> _Work to be completed_
Without including pictures, set down every record exactly as it stands.

> _Material provided_

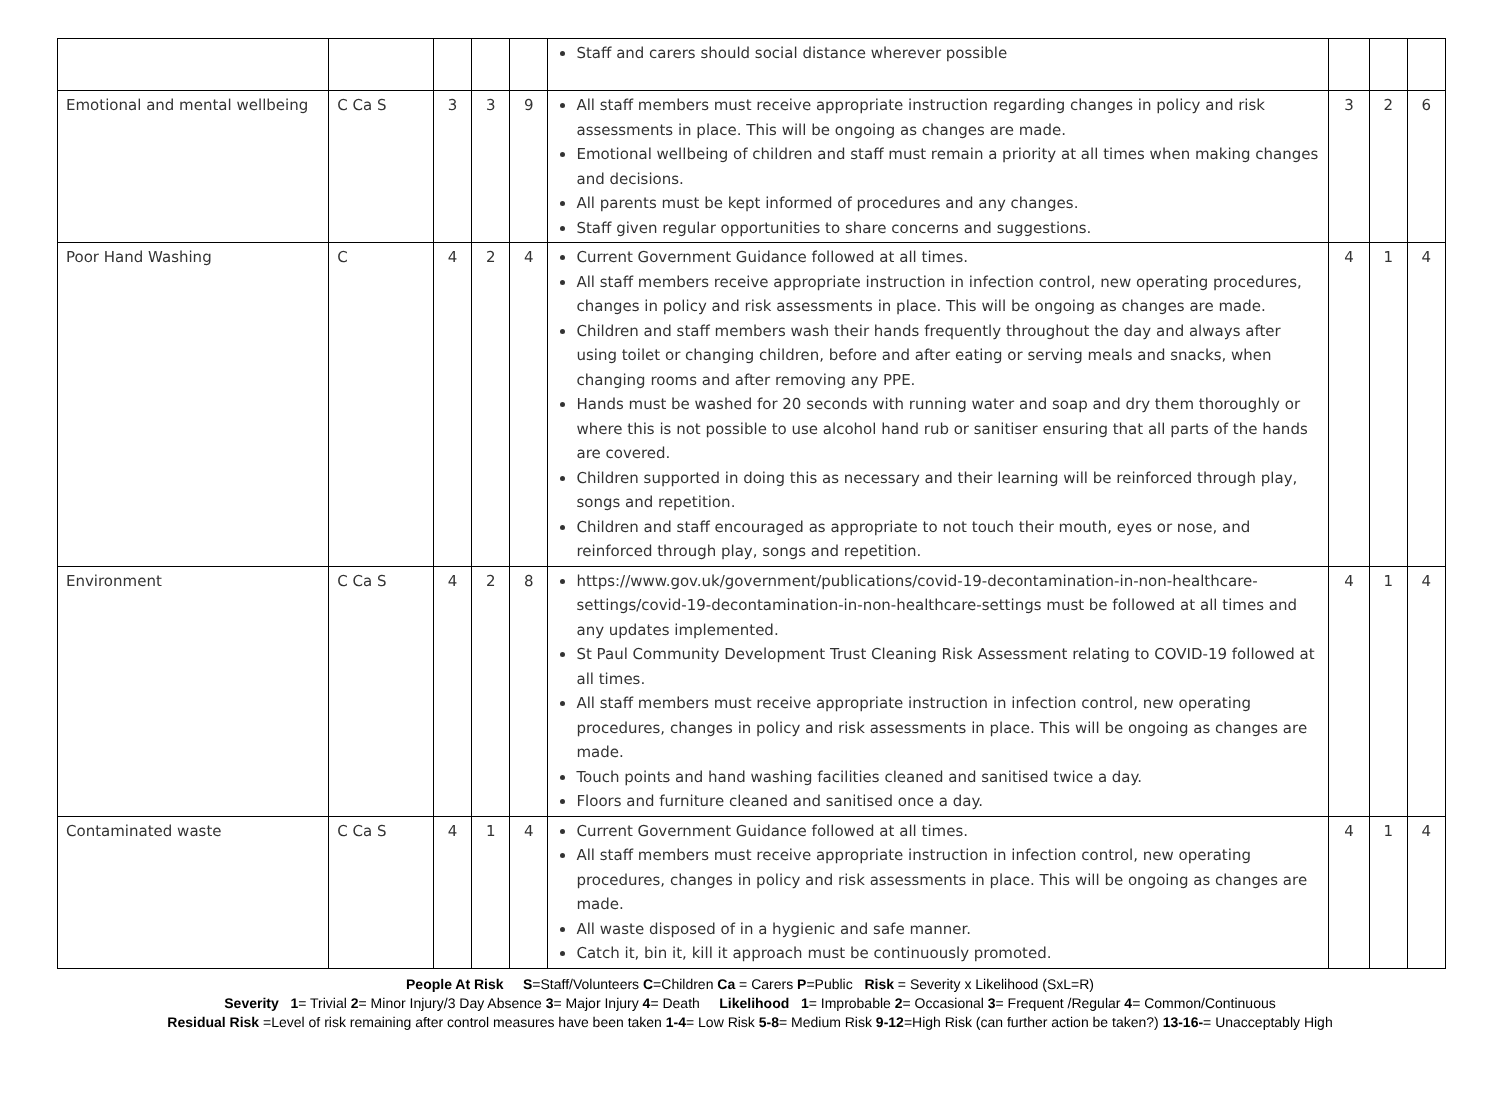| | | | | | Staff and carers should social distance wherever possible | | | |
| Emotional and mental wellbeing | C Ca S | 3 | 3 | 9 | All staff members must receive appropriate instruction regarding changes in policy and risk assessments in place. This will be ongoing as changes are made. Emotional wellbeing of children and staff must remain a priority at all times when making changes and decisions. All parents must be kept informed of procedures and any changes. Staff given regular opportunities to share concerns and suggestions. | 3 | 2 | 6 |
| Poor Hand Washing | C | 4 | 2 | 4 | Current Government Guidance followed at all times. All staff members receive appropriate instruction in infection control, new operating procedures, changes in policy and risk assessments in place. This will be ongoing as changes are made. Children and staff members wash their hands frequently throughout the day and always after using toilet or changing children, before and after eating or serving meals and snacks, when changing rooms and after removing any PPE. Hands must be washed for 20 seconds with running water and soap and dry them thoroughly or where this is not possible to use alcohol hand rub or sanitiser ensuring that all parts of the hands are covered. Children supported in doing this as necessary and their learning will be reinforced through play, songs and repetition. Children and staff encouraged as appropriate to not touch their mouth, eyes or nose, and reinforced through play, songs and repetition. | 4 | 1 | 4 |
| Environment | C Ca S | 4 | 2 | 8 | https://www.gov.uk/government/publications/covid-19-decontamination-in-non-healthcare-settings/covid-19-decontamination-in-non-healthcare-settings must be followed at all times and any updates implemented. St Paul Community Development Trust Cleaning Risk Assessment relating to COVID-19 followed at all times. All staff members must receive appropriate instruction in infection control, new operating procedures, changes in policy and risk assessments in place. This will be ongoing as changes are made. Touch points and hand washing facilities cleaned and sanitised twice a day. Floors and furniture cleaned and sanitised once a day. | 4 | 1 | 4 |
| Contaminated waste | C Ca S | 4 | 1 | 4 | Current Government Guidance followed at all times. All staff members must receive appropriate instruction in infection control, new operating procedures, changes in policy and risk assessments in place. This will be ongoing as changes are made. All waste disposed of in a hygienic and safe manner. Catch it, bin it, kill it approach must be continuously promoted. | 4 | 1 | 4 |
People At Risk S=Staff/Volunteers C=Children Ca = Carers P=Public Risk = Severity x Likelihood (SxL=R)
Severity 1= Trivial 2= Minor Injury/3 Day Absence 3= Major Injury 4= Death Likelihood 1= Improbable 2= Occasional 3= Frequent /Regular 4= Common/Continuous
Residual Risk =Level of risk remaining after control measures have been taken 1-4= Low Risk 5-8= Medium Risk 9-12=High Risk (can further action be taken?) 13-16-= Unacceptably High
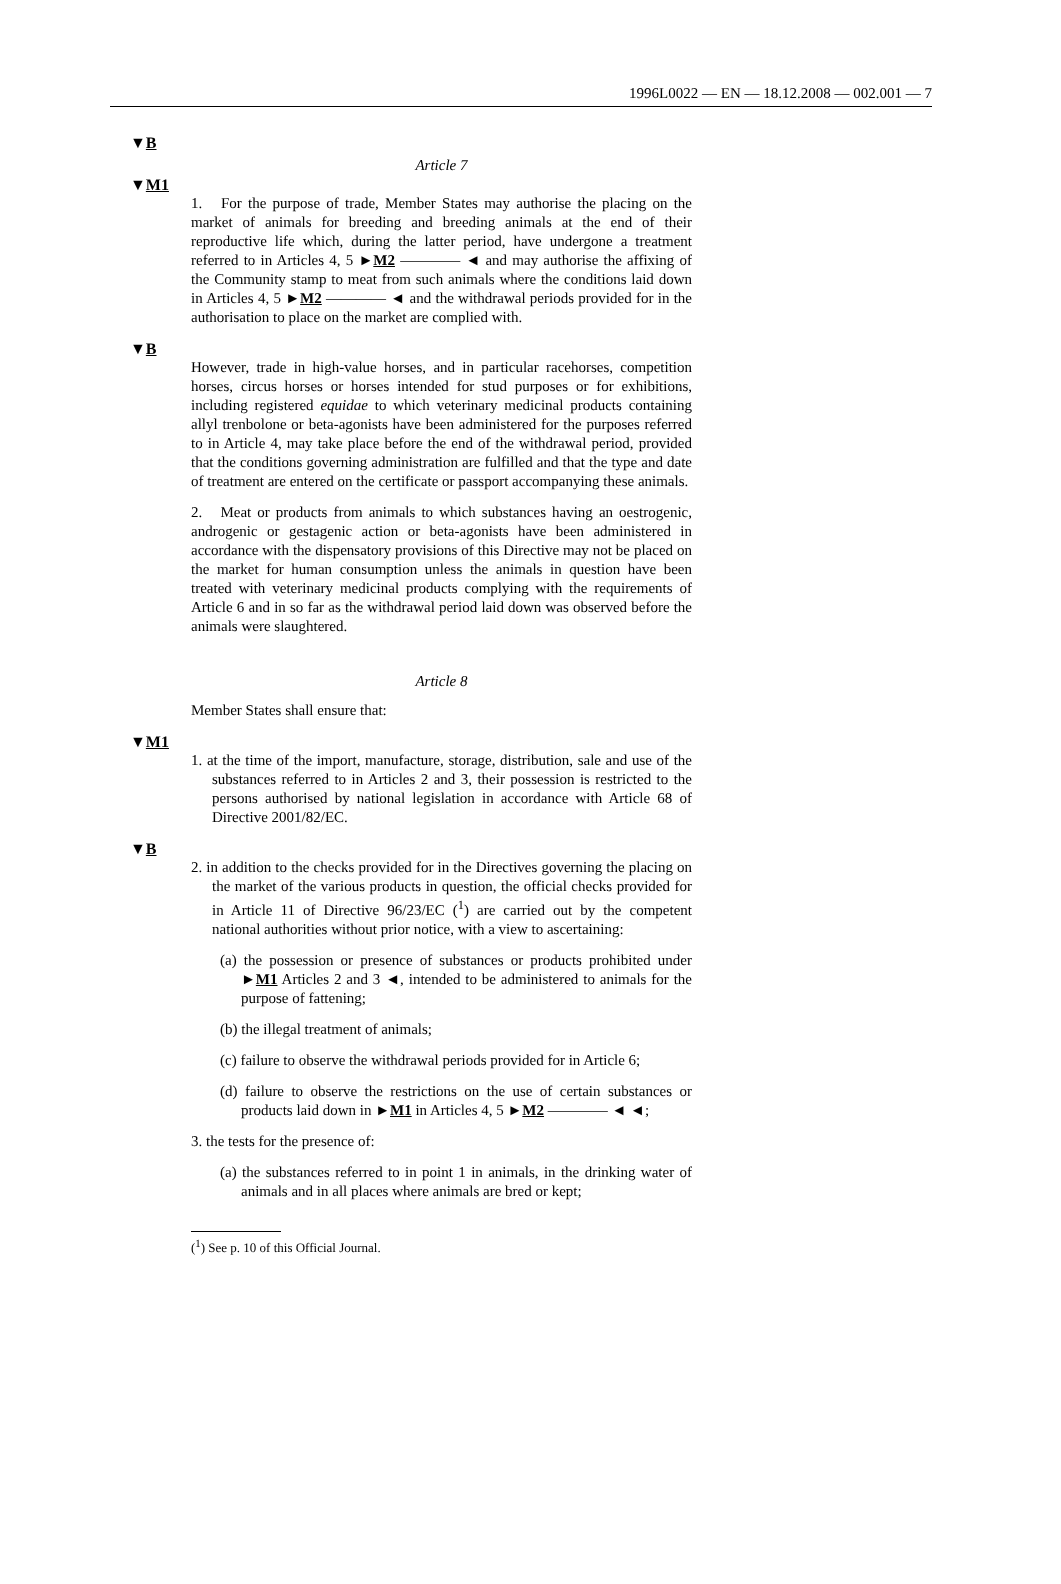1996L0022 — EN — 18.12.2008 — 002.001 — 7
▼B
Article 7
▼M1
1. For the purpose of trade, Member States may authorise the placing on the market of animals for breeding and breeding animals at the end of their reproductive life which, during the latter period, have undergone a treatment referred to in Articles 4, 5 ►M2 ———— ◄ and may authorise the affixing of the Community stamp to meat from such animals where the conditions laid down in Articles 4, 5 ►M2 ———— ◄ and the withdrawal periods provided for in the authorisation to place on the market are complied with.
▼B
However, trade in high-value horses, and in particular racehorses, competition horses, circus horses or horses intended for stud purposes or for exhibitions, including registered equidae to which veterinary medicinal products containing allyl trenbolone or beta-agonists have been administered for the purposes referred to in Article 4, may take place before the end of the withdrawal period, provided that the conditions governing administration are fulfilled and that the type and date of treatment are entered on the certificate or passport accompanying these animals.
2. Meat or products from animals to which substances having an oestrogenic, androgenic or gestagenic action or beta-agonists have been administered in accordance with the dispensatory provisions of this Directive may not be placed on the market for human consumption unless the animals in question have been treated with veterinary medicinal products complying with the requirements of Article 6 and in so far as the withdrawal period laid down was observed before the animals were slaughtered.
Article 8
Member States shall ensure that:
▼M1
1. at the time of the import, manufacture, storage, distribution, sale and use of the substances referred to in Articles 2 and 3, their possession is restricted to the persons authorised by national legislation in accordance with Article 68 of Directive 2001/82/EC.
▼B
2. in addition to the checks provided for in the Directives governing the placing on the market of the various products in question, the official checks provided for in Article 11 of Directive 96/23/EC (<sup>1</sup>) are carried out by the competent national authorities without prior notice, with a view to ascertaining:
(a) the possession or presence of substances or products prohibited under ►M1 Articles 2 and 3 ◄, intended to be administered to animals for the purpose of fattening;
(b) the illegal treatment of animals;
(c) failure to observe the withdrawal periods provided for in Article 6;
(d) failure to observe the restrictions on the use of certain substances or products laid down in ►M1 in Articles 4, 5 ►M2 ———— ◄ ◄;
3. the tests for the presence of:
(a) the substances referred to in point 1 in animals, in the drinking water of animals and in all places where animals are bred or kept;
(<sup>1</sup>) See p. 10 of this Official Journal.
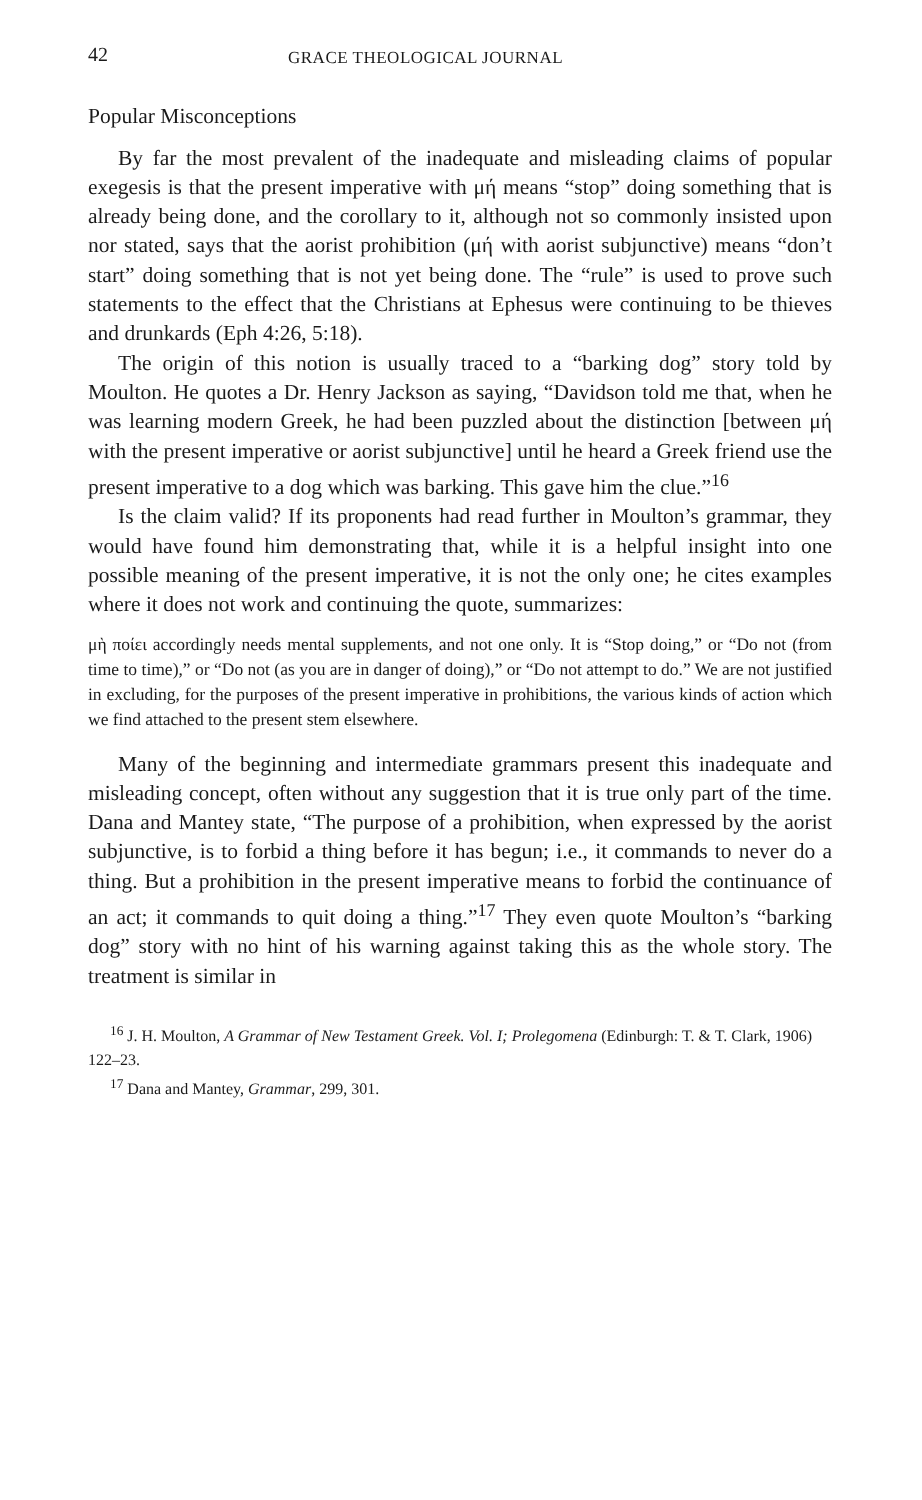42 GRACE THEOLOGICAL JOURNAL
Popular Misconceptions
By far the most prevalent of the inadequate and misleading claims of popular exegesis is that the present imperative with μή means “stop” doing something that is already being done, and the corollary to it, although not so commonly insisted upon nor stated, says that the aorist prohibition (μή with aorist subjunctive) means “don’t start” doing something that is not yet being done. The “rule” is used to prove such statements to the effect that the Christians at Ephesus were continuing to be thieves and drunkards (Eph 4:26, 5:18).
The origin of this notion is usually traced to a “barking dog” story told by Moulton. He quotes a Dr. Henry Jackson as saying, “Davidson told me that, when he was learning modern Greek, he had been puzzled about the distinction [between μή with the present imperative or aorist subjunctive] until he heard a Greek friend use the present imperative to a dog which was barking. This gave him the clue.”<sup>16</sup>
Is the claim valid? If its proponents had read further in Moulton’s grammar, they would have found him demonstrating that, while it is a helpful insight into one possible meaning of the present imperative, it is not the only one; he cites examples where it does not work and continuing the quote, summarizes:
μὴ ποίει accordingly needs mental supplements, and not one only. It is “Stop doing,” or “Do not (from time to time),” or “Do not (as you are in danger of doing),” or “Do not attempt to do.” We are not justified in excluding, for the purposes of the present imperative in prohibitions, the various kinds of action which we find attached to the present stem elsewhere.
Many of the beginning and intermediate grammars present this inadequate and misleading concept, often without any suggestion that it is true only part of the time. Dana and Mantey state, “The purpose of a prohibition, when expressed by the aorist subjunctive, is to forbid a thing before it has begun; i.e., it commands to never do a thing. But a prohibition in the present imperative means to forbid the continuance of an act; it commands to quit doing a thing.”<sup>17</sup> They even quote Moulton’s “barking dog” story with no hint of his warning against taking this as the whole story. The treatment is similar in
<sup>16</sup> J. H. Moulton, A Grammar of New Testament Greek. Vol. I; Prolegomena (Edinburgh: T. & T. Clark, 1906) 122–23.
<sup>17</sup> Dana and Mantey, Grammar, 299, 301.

> _Response area_
| | | | | | Staff and carers should social distance wherever possible | | | |
| Emotional and mental wellbeing | C Ca S | 3 | 3 | 9 | All staff members must receive appropriate instruction regarding changes in policy and risk assessments in place. This will be ongoing as changes are made. Emotional wellbeing of children and staff must remain a priority at all times when making changes and decisions. All parents must be kept informed of procedures and any changes. Staff given regular opportunities to share concerns and suggestions. | 3 | 2 | 6 |
| Poor Hand Washing | C | 4 | 2 | 4 | Current Government Guidance followed at all times. All staff members receive appropriate instruction in infection control, new operating procedures, changes in policy and risk assessments in place. This will be ongoing as changes are made. Children and staff members wash their hands frequently throughout the day and always after using toilet or changing children, before and after eating or serving meals and snacks, when changing rooms and after removing any PPE. Hands must be washed for 20 seconds with running water and soap and dry them thoroughly or where this is not possible to use alcohol hand rub or sanitiser ensuring that all parts of the hands are covered. Children supported in doing this as necessary and their learning will be reinforced through play, songs and repetition. Children and staff encouraged as appropriate to not touch their mouth, eyes or nose, and reinforced through play, songs and repetition. | 4 | 1 | 4 |
| Environment | C Ca S | 4 | 2 | 8 | https://www.gov.uk/government/publications/covid-19-decontamination-in-non-healthcare-settings/covid-19-decontamination-in-non-healthcare-settings must be followed at all times and any updates implemented. St Paul Community Development Trust Cleaning Risk Assessment relating to COVID-19 followed at all times. All staff members must receive appropriate instruction in infection control, new operating procedures, changes in policy and risk assessments in place. This will be ongoing as changes are made. Touch points and hand washing facilities cleaned and sanitised twice a day. Floors and furniture cleaned and sanitised once a day. | 4 | 1 | 4 |
| Contaminated waste | C Ca S | 4 | 1 | 4 | Current Government Guidance followed at all times. All staff members must receive appropriate instruction in infection control, new operating procedures, changes in policy and risk assessments in place. This will be ongoing as changes are made. All waste disposed of in a hygienic and safe manner. Catch it, bin it, kill it approach must be continuously promoted. | 4 | 1 | 4 |
People At Risk S=Staff/Volunteers C=Children Ca = Carers P=Public Risk = Severity x Likelihood (SxL=R)
Severity 1= Trivial 2= Minor Injury/3 Day Absence 3= Major Injury 4= Death Likelihood 1= Improbable 2= Occasional 3= Frequent /Regular 4= Common/Continuous
Residual Risk =Level of risk remaining after control measures have been taken 1-4= Low Risk 5-8= Medium Risk 9-12=High Risk (can further action be taken?) 13-16-= Unacceptably High
1996L0022 — EN — 18.12.2008 — 002.001 — 7
▼B
Article 7
▼M1
1. For the purpose of trade, Member States may authorise the placing on the market of animals for breeding and breeding animals at the end of their reproductive life which, during the latter period, have undergone a treatment referred to in Articles 4, 5 ►M2 ———— ◄ and may authorise the affixing of the Community stamp to meat from such animals where the conditions laid down in Articles 4, 5 ►M2 ———— ◄ and the withdrawal periods provided for in the authorisation to place on the market are complied with.
▼B
However, trade in high-value horses, and in particular racehorses, competition horses, circus horses or horses intended for stud purposes or for exhibitions, including registered equidae to which veterinary medicinal products containing allyl trenbolone or beta-agonists have been administered for the purposes referred to in Article 4, may take place before the end of the withdrawal period, provided that the conditions governing administration are fulfilled and that the type and date of treatment are entered on the certificate or passport accompanying these animals.
2. Meat or products from animals to which substances having an oestrogenic, androgenic or gestagenic action or beta-agonists have been administered in accordance with the dispensatory provisions of this Directive may not be placed on the market for human consumption unless the animals in question have been treated with veterinary medicinal products complying with the requirements of Article 6 and in so far as the withdrawal period laid down was observed before the animals were slaughtered.
Article 8
Member States shall ensure that:
▼M1
1. at the time of the import, manufacture, storage, distribution, sale and use of the substances referred to in Articles 2 and 3, their possession is restricted to the persons authorised by national legislation in accordance with Article 68 of Directive 2001/82/EC.
▼B
2. in addition to the checks provided for in the Directives governing the placing on the market of the various products in question, the official checks provided for in Article 11 of Directive 96/23/EC (<sup>1</sup>) are carried out by the competent national authorities without prior notice, with a view to ascertaining:
(a) the possession or presence of substances or products prohibited under ►M1 Articles 2 and 3 ◄, intended to be administered to animals for the purpose of fattening;
(b) the illegal treatment of animals;
(c) failure to observe the withdrawal periods provided for in Article 6;
(d) failure to observe the restrictions on the use of certain substances or products laid down in ►M1 in Articles 4, 5 ►M2 ———— ◄ ◄;
3. the tests for the presence of:
(a) the substances referred to in point 1 in animals, in the drinking water of animals and in all places where animals are bred or kept;
(<sup>1</sup>) See p. 10 of this Official Journal.
42 GRACE THEOLOGICAL JOURNAL
Popular Misconceptions
By far the most prevalent of the inadequate and misleading claims of popular exegesis is that the present imperative with μή means “stop” doing something that is already being done, and the corollary to it, although not so commonly insisted upon nor stated, says that the aorist prohibition (μή with aorist subjunctive) means “don’t start” doing something that is not yet being done. The “rule” is used to prove such statements to the effect that the Christians at Ephesus were continuing to be thieves and drunkards (Eph 4:26, 5:18).
The origin of this notion is usually traced to a “barking dog” story told by Moulton. He quotes a Dr. Henry Jackson as saying, “Davidson told me that, when he was learning modern Greek, he had been puzzled about the distinction [between μή with the present imperative or aorist subjunctive] until he heard a Greek friend use the present imperative to a dog which was barking. This gave him the clue.”<sup>16</sup>
Is the claim valid? If its proponents had read further in Moulton’s grammar, they would have found him demonstrating that, while it is a helpful insight into one possible meaning of the present imperative, it is not the only one; he cites examples where it does not work and continuing the quote, summarizes:
μὴ ποίει accordingly needs mental supplements, and not one only. It is “Stop doing,” or “Do not (from time to time),” or “Do not (as you are in danger of doing),” or “Do not attempt to do.” We are not justified in excluding, for the purposes of the present imperative in prohibitions, the various kinds of action which we find attached to the present stem elsewhere.
Many of the beginning and intermediate grammars present this inadequate and misleading concept, often without any suggestion that it is true only part of the time. Dana and Mantey state, “The purpose of a prohibition, when expressed by the aorist subjunctive, is to forbid a thing before it has begun; i.e., it commands to never do a thing. But a prohibition in the present imperative means to forbid the continuance of an act; it commands to quit doing a thing.”<sup>17</sup> They even quote Moulton’s “barking dog” story with no hint of his warning against taking this as the whole story. The treatment is similar in
<sup>16</sup> J. H. Moulton, A Grammar of New Testament Greek. Vol. I; Prolegomena (Edinburgh: T. & T. Clark, 1906) 122–23.
<sup>17</sup> Dana and Mantey, Grammar, 299, 301.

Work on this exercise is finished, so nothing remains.